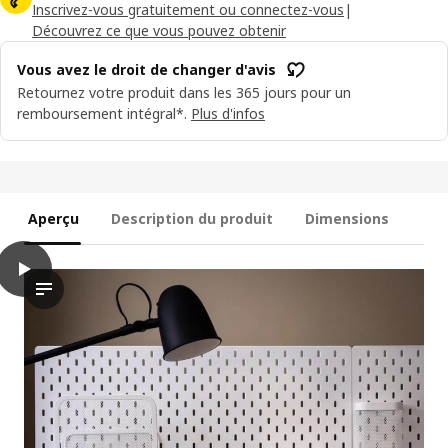
Inscrivez-vous gratuitement ou connectez-vous
|
Découvrez ce que vous pouvez obtenir
Vous avez le droit de changer d'avis
Retournez votre produit dans les 365 jours pour un
remboursement intégral*.
Plus d'infos
Aperçu
Description du produit
Dimensions
play
SKÅDIS Panneau perforé, blanc, 76x56 cm
La vidéo présente un processus impliquant le produit de panne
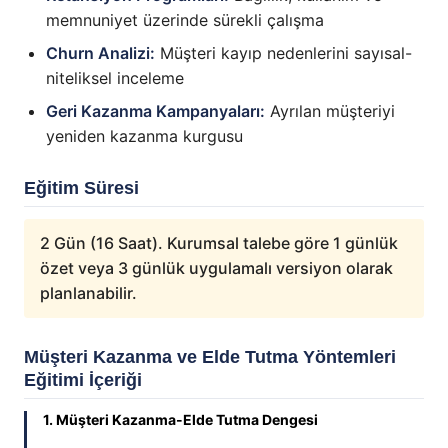
memnuniyet üzerinde sürekli çalışma
Churn Analizi:
Müşteri kayıp nedenlerini sayısal-
niteliksel inceleme
Geri Kazanma Kampanyaları:
Ayrılan müşteriyi
yeniden kazanma kurgusu
Eğitim Süresi
2 Gün (16 Saat). Kurumsal talebe göre 1 günlük
özet veya 3 günlük uygulamalı versiyon olarak
planlanabilir.
Müşteri Kazanma ve Elde Tutma Yöntemleri
Eğitimi İçeriği
1. Müşteri Kazanma-Elde Tutma Dengesi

*WHAT IS REQUIRED:* Copy out each line of the material that holds the word "Tutma".

*THE ANSWER:*
Müşteri Kazanma ve Elde Tutma Yöntemleri
1. Müşteri Kazanma-Elde Tutma Dengesi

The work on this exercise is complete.